» **Work order**
Write out the data below in full. Keep it exact.

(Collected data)
◇ ◇ ◇ ◇ ◇ ◇ ◇

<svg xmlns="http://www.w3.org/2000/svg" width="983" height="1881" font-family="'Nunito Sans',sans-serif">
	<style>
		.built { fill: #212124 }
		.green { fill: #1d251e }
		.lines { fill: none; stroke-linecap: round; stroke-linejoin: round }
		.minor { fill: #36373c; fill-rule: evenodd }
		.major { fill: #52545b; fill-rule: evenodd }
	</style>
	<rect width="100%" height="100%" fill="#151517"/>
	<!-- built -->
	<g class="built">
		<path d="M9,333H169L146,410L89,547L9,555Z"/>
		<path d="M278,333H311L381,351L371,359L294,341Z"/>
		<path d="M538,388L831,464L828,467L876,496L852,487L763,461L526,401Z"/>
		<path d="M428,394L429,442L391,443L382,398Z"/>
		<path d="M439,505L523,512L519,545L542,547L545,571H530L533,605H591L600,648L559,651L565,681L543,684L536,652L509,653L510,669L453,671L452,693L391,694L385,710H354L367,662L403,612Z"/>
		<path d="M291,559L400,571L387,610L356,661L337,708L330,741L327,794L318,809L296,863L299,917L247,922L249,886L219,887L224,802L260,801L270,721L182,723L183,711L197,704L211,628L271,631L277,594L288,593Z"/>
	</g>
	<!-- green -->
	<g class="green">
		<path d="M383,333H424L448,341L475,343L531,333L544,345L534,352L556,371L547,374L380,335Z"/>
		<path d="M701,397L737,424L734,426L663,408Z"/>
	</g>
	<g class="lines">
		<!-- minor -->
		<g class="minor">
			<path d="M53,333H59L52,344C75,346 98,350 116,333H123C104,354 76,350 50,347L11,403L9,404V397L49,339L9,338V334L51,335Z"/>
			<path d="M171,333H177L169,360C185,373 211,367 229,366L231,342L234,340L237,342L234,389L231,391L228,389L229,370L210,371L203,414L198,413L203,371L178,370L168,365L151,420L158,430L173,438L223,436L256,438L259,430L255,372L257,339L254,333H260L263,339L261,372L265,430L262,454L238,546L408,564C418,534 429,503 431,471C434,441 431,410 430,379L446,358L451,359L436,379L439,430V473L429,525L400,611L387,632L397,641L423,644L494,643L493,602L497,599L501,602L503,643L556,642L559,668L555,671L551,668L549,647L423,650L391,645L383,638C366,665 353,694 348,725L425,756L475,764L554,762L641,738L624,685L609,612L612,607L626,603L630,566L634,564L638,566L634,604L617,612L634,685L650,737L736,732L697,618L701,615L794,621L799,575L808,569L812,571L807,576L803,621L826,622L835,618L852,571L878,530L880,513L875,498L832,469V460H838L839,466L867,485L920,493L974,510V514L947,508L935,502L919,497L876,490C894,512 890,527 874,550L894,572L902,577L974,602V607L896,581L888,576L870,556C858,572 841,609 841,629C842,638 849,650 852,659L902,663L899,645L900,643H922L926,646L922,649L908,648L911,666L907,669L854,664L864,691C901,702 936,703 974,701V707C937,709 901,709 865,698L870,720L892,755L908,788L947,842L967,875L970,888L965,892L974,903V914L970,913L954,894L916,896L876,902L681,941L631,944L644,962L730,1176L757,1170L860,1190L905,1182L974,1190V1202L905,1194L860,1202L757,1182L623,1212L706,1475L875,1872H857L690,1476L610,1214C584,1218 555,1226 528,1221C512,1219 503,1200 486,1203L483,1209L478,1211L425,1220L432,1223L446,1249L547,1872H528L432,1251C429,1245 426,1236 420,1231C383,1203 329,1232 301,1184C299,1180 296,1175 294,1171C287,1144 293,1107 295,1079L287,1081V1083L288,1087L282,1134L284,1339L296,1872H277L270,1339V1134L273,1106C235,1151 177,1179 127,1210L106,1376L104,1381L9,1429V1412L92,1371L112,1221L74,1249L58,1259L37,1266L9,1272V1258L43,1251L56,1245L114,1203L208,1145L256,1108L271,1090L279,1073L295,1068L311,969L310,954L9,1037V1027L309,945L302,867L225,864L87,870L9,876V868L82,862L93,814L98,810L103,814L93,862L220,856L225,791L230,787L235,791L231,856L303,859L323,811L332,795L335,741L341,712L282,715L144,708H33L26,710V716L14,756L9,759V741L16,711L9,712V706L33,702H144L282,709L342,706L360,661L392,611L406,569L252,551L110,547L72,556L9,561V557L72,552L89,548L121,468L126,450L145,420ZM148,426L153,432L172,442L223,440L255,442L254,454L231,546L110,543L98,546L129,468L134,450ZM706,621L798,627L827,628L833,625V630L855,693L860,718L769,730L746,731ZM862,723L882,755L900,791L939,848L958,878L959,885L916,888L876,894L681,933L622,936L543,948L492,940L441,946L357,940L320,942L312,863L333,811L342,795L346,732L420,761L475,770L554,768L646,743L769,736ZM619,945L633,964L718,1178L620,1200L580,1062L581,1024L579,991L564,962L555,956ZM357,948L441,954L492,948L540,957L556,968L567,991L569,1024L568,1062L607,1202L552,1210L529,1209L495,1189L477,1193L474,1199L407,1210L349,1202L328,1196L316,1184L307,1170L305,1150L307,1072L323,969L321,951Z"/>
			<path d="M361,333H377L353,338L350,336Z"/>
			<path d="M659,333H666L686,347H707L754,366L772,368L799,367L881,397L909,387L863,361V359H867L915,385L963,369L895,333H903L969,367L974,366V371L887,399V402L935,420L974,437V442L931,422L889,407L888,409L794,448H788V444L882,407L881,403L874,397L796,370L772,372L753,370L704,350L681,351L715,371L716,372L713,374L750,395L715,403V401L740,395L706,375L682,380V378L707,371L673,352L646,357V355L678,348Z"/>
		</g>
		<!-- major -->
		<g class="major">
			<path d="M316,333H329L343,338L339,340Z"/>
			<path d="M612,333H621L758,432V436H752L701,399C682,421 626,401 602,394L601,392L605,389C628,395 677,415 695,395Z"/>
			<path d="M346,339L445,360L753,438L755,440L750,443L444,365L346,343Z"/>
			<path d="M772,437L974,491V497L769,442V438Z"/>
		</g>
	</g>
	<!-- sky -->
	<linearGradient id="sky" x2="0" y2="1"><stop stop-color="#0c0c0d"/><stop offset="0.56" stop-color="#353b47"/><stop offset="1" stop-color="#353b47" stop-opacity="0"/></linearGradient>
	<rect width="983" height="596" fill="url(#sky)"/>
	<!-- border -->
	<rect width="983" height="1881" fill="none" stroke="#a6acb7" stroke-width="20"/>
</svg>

◇ ◇ ◇ ◇ ◇ ◇ ◇

» **Reply**
<svg xmlns="http://www.w3.org/2000/svg" width="983" height="1881" font-family="'Nunito Sans',sans-serif">
	<style>
		.built { fill: #212124 }
		.green { fill: #1d251e }
		.lines { fill: none; stroke-linecap: round; stroke-linejoin: round }
		.minor { fill: #36373c; fill-rule: evenodd }
		.major { fill: #52545b; fill-rule: evenodd }
	</style>
	<rect width="100%" height="100%" fill="#151517"/>
	<!-- built -->
	<g class="built">
		<path d="M9,333H169L146,410L89,547L9,555Z"/>
		<path d="M278,333H311L381,351L371,359L294,341Z"/>
		<path d="M538,388L831,464L828,467L876,496L852,487L763,461L526,401Z"/>
		<path d="M428,394L429,442L391,443L382,398Z"/>
		<path d="M439,505L523,512L519,545L542,547L545,571H530L533,605H591L600,648L559,651L565,681L543,684L536,652L509,653L510,669L453,671L452,693L391,694L385,710H354L367,662L403,612Z"/>
		<path d="M291,559L400,571L387,610L356,661L337,708L330,741L327,794L318,809L296,863L299,917L247,922L249,886L219,887L224,802L260,801L270,721L182,723L183,711L197,704L211,628L271,631L277,594L288,593Z"/>
	</g>
	<!-- green -->
	<g class="green">
		<path d="M383,333H424L448,341L475,343L531,333L544,345L534,352L556,371L547,374L380,335Z"/>
		<path d="M701,397L737,424L734,426L663,408Z"/>
	</g>
	<g class="lines">
		<!-- minor -->
		<g class="minor">
			<path d="M53,333H59L52,344C75,346 98,350 116,333H123C104,354 76,350 50,347L11,403L9,404V397L49,339L9,338V334L51,335Z"/>
			<path d="M171,333H177L169,360C185,373 211,367 229,366L231,342L234,340L237,342L234,389L231,391L228,389L229,370L210,371L203,414L198,413L203,371L178,370L168,365L151,420L158,430L173,438L223,436L256,438L259,430L255,372L257,339L254,333H260L263,339L261,372L265,430L262,454L238,546L408,564C418,534 429,503 431,471C434,441 431,410 430,379L446,358L451,359L436,379L439,430V473L429,525L400,611L387,632L397,641L423,644L494,643L493,602L497,599L501,602L503,643L556,642L559,668L555,671L551,668L549,647L423,650L391,645L383,638C366,665 353,694 348,725L425,756L475,764L554,762L641,738L624,685L609,612L612,607L626,603L630,566L634,564L638,566L634,604L617,612L634,685L650,737L736,732L697,618L701,615L794,621L799,575L808,569L812,571L807,576L803,621L826,622L835,618L852,571L878,530L880,513L875,498L832,469V460H838L839,466L867,485L920,493L974,510V514L947,508L935,502L919,497L876,490C894,512 890,527 874,550L894,572L902,577L974,602V607L896,581L888,576L870,556C858,572 841,609 841,629C842,638 849,650 852,659L902,663L899,645L900,643H922L926,646L922,649L908,648L911,666L907,669L854,664L864,691C901,702 936,703 974,701V707C937,709 901,709 865,698L870,720L892,755L908,788L947,842L967,875L970,888L965,892L974,903V914L970,913L954,894L916,896L876,902L681,941L631,944L644,962L730,1176L757,1170L860,1190L905,1182L974,1190V1202L905,1194L860,1202L757,1182L623,1212L706,1475L875,1872H857L690,1476L610,1214C584,1218 555,1226 528,1221C512,1219 503,1200 486,1203L483,1209L478,1211L425,1220L432,1223L446,1249L547,1872H528L432,1251C429,1245 426,1236 420,1231C383,1203 329,1232 301,1184C299,1180 296,1175 294,1171C287,1144 293,1107 295,1079L287,1081V1083L288,1087L282,1134L284,1339L296,1872H277L270,1339V1134L273,1106C235,1151 177,1179 127,1210L106,1376L104,1381L9,1429V1412L92,1371L112,1221L74,1249L58,1259L37,1266L9,1272V1258L43,1251L56,1245L114,1203L208,1145L256,1108L271,1090L279,1073L295,1068L311,969L310,954L9,1037V1027L309,945L302,867L225,864L87,870L9,876V868L82,862L93,814L98,810L103,814L93,862L220,856L225,791L230,787L235,791L231,856L303,859L323,811L332,795L335,741L341,712L282,715L144,708H33L26,710V716L14,756L9,759V741L16,711L9,712V706L33,702H144L282,709L342,706L360,661L392,611L406,569L252,551L110,547L72,556L9,561V557L72,552L89,548L121,468L126,450L145,420ZM148,426L153,432L172,442L223,440L255,442L254,454L231,546L110,543L98,546L129,468L134,450ZM706,621L798,627L827,628L833,625V630L855,693L860,718L769,730L746,731ZM862,723L882,755L900,791L939,848L958,878L959,885L916,888L876,894L681,933L622,936L543,948L492,940L441,946L357,940L320,942L312,863L333,811L342,795L346,732L420,761L475,770L554,768L646,743L769,736ZM619,945L633,964L718,1178L620,1200L580,1062L581,1024L579,991L564,962L555,956ZM357,948L441,954L492,948L540,957L556,968L567,991L569,1024L568,1062L607,1202L552,1210L529,1209L495,1189L477,1193L474,1199L407,1210L349,1202L328,1196L316,1184L307,1170L305,1150L307,1072L323,969L321,951Z"/>
			<path d="M361,333H377L353,338L350,336Z"/>
			<path d="M659,333H666L686,347H707L754,366L772,368L799,367L881,397L909,387L863,361V359H867L915,385L963,369L895,333H903L969,367L974,366V371L887,399V402L935,420L974,437V442L931,422L889,407L888,409L794,448H788V444L882,407L881,403L874,397L796,370L772,372L753,370L704,350L681,351L715,371L716,372L713,374L750,395L715,403V401L740,395L706,375L682,380V378L707,371L673,352L646,357V355L678,348Z"/>
		</g>
		<!-- major -->
		<g class="major">
			<path d="M316,333H329L343,338L339,340Z"/>
			<path d="M612,333H621L758,432V436H752L701,399C682,421 626,401 602,394L601,392L605,389C628,395 677,415 695,395Z"/>
			<path d="M346,339L445,360L753,438L755,440L750,443L444,365L346,343Z"/>
			<path d="M772,437L974,491V497L769,442V438Z"/>
		</g>
	</g>
	<!-- sky -->
	<linearGradient id="sky" x2="0" y2="1"><stop stop-color="#0c0c0d"/><stop offset="0.56" stop-color="#353b47"/><stop offset="1" stop-color="#353b47" stop-opacity="0"/></linearGradient>
	<rect width="983" height="596" fill="url(#sky)"/>
	<!-- border -->
	<rect width="983" height="1881" fill="none" stroke="#a6acb7" stroke-width="20"/>
</svg>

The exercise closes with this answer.